Au large d’une vaste zone allant du Finistère au Pays Basque, l’arrêt concerne les bateaux, français ou étrangers, de plus de huit mètres et certaines techniques de pêche jusqu’au 20 février.
A la criée de Saint-Jean-de-Luz (Pyrénées-Atlantiques), où sont vendus chaque jour entre 1.800 kilos et 5 tonnes de poissons selon les arrivages, les dernières pêches du week-end ont été écoulées.
« Demain ce sera plus calme, on aura 90% du tonnage en moins », explique Julien Micheo, mareyeur, qui a prévu de fermer un mois.
A La Rochelle plus au nord, le port, survolé par des mouettes, était désert lundi, et les filets rangés dans des caisses à quai.
Cette « fermeture spatio-temporelle » doit se répéter pendant les hivers 2025 et 2026 au nom de la protection des dauphins. Elle a été décrétée après que le Conseil d’Etat, saisi par des associations environnementales, a demandé au gouvernement d’agir pour réduire les décès de petits cétacés pris accidentellement dans les filets.
Le Ciem, l’organisme scientifique international de référence, estime à environ 9.000 le nombre de dauphins communs morts chaque année par capture accidentelle sur la façade atlantique française, pour un niveau soutenable de 4.900 décès au maximum.
Il recommande des fermetures de trois mois en hiver et d’au moins un mois en été, périodes de pics de mortalité des dauphins.
– « Vacances forcées » –
Serge Larzabal, président du comité interdépartemental des pêches des Landes et Pyrénées-Atlantiques, juge néanmoins l’interdiction prononcée « en totale disproportion par rapport au peu de danger sur le stock de mammifères marins ».
Il regrette aussi l’abandon des dérogations initialement prévues pour les navires équipés de caméras ou moyens de dissuasion, que le Conseil d’État a jugées fin décembre « trop importantes pour que la fermeture de la pêche ait un effet suffisant sur les captures accidentelles ».
Sea Shepherd France, elle, déplore « un mur de déni et une diabolisation des ONGs, savamment orchestré par les Comités des Pêches pour empêcher tout dialogue constructif et détourner l’attention de leurs propres manquements et mensonges ».

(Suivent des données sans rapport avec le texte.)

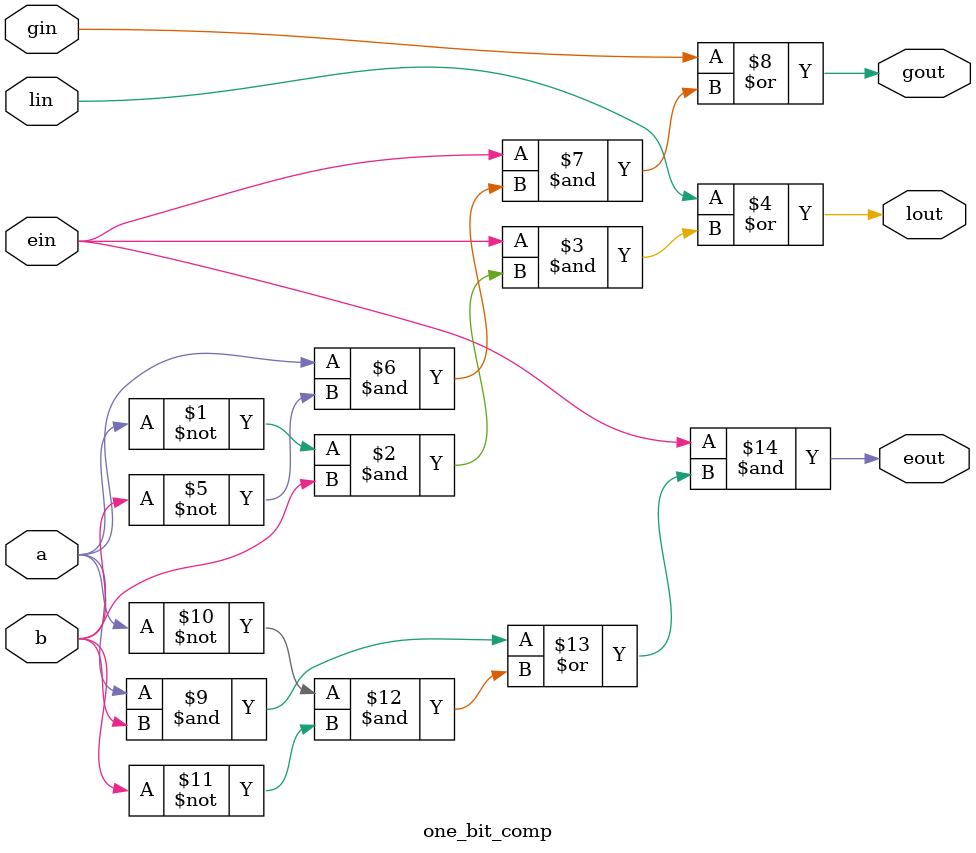
<source format=v>
`timescale 1ns / 1ps
module one_bit_comp(a,b,lin ,ein ,gin, lout,eout,gout);
input a;
input b;
input lin;
input gin;
input ein;
output lout;
output eout;
output gout;
wire lout , eout , gout;
assign lout=(lin|(ein &(~a & b)));
assign gout=(gin |(ein &(a & ~b)));
assign eout=(ein & ((a & b)|(~a & ~b)));
endmodule

</source>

Selon l’association, « il faudra des mesures qui s’étendent bien plus dans le temps » pour aboutir à une baisse significative des captures.

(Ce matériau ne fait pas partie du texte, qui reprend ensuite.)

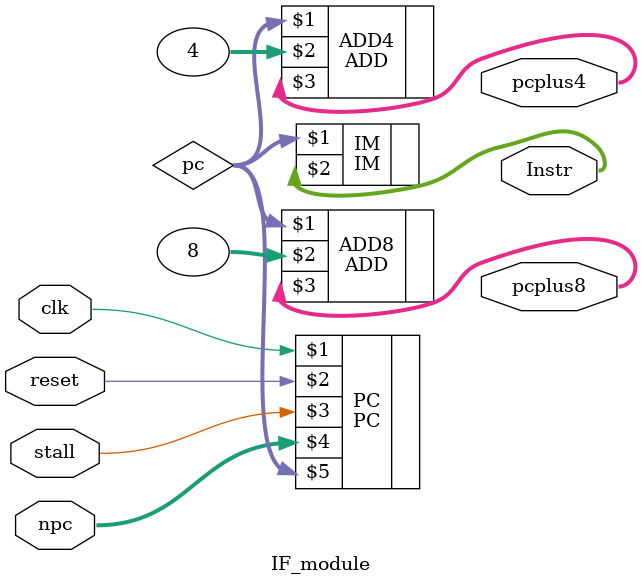
<source format=v>
`timescale 1ns / 1ps
module IF_module(
    input clk,
	 input reset,
	 input stall,
    input[31:0] npc,
    output[31:0] Instr,
    output[31:0] pcplus4,
    output[31:0] pcplus8
    );

    wire[31:0] pc;
	 PC PC(clk,reset,stall,npc,pc);
	 IM IM(pc,Instr);
	 ADD ADD4(pc,32'b100,pcplus4);
	 ADD ADD8(pc,32'b1000,pcplus8);
endmodule

</source>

Au total, 450 bateaux français devraient rester à quai.
A la criée de la petite ville portuaire basque, le mareyeur André Gloaguen s’inquiète pour ses clients, essentiellement des poissonneries, qui « ont des salaires à verser, des charges à payer. « Je ne sais pas comment ils vont faire », dit-il, lui qui prendra des « vacances forcées sans salaire ».
Franck Lalande, vice-président du Comité régional des pêches de Nouvelle-Aquitaine et armateur de deux bateaux à Arcachon (Gironde) redoute « de la casse », car « un bateau à quai, c’est entre 250.000 et 300.000 euros de perte de chiffre d’affaires pendant un mois ».
– Inflation probable –
Pour compenser, le ministre de la Transition écologique Christophe Béchu a promis vendredi des indemnisations variant « entre 80 et 85% du chiffre d’affaires pour tous les bateaux » concernés par l’interdiction.
Il a promis également d’accompagner le reste de la filière avec notamment une aide aux mareyeurs qui ira « jusqu’à 75% de leurs pertes ».
« Cette fermeture (…) va se traduire par 8.000 tonnes de produits de la mer en moins et représenter une perte de 60 millions d’euros de chiffre d’affaires pour le mareyage », déjà fragilisé par le Brexit, a prévenu Frédéric Toulliou, président de l’Union du mareyage français (UMF) et de l’association interprofessionnelle France Filière Pêche.
Maëlise Mouhu, poissonnière à La Rochelle, prévoit une inflation pour le consommateur final. « Quand 450 bateaux s’arrêtent en France, ça a forcément un impact. Il y aura moins d’apport donc du poisson plus cher », prévient-elle.
« On est aujourd’hui à 80% de poisson importé dans l’assiette des Français. Est-ce qu’on veut passer sous les 20% d’apport, pour importer plus de poissons capturés dans des conditions indignes à l’autre bout du monde? », met en garde le président du comité national des pêches, Olivier Le Nézet.
« On veut garder une filière de pêche française, et la concilier avec des impératifs de préservation de la biodiversité », a promis vendredi M. Béchu.